Verletztes Frühchen Linus freut sich auf Weihnachten

Nach Verätzung der Augen hoffen die Eltern des Jungen auf Therapiefortschritte.

Wuppertal. Er quietscht, juchzt, brabbelt: Linus, das Baby, dem vor fast einem Jahr kurz nach der Geburt beide Augen verätzt wurden, ist ein echter Wonneproppen geworden. Die WZ besuchte die Familie in ihrer neuen Wohnung in Barmen. Die alte in Solingen, das mussten sich die Eltern eingestehen, barg zu viele schlechte Erinnerungen. Stattdessen gibt’s jetzt frische Farben — ein intakter Alltag.

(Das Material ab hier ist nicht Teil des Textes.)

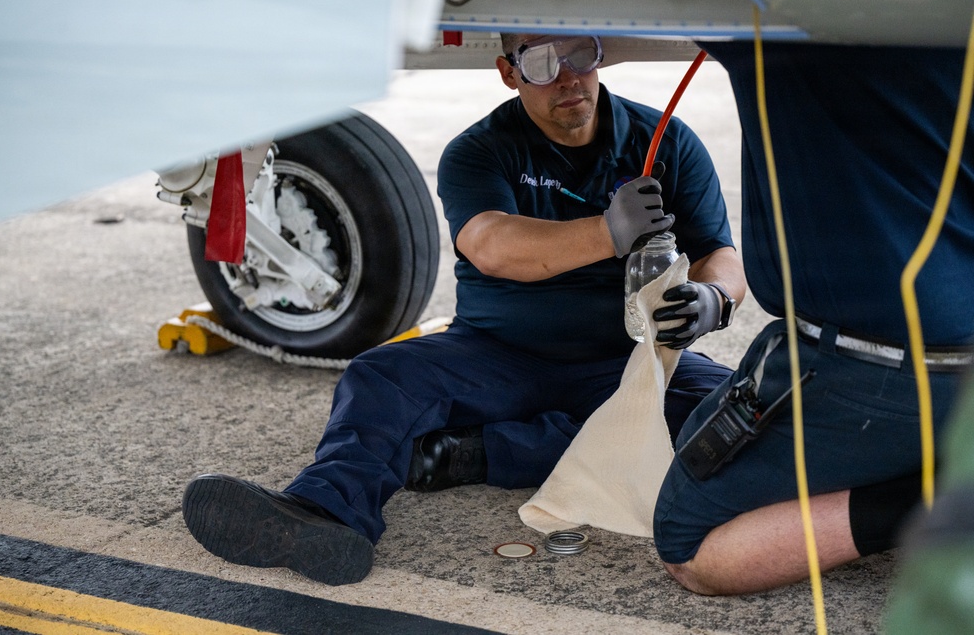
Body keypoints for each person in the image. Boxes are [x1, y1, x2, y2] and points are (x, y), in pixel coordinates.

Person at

Bei Mirjam und Marcus Ordowski ist vieles anders: Es ist elf Monate her, seit durch eine fatale Fehlerkette dem Frühchen Linus in der St. Anna-Klinik die Augen verätzt wurden. Hätte die Mutter damals einer Fachärztin nicht Einhalt geboten — ihrem Linus und zwei weiteren Frühchen wären noch mehr der viel zu hoch konzentrierten Untersuchungsflüssigkeit in die Augen geträufelt worden.

Seit jenem 7. Februar sieht Linus auf dem rechten Auge gar nichts mehr. Mehrere Fachärzte haben ihn operiert und gaben, zumindest was das rechte Auge betrifft, keine gute Prognose ab. Einzig Linus linkes Auge hat Fortschritte gemacht. Für Mutter Mirjam Ordowski ist es ein kleines Wunder, dass sich ihr einziges Kind entwickelt, als gäbe es seine schwere Sehbehinderung nicht. „Er kann jetzt links Konturen erkennen, sogar langsam Farben und Licht sehen“, sagt sie.

Im Barmer Wohnzimmer strahlt der Weihnachtsbaum. Linus wird dort bald seine ersten Geschenke bekommen: zwei Bilderbücher und ein Schmusetuch.

„Schmusen“, das konnte das Baby zu Anfang gar nicht, es klammerte sich nach dem Vorfall stattdessen fest an seine Mutter. Noch weiß Linus nicht, was ein Weihnachtsfest ist, außer, dass dann so ein dunkelgrünes Ding im Wohnzimmer toll glitzert. Dann legt der kleine Junge den Kopf ein wenig schief, schiebt sein linkes Auge näher an die Kerzen heran und quietscht vor Vergnügen. Lichtreflexe nimmt Linus wahr wie andere Kinder Blumenwiesen sehen können.

Großvater Eugen Ordowski glaubt felsenfest, dass sein Enkel Linus irgendwann richtig sehen kann. Rein medizinisch wollen die Ärzte ihm und den Eltern keine Hoffnung machen. Ein Hornhaut-Implantat hätte auf dem rechten Auge kaum eine zehnprozentige Chance, wäre selbst unter Vollnarkose kompliziert und schmerzhaft.

Die Eltern geben nicht auf: Bei der Frühförderung für sehbehinderte Kinder wird Linus linkes Auge einmal pro Woche mit visuellen Reizen trainiert.

Daheim in Barmen kann man das Ergebnis sehen. Dort verfolgt Linus seine bunte Umgebung flink mit einem Auge. Dieses linke Auge wird wohl reichen müssen für ein ganzes Leben.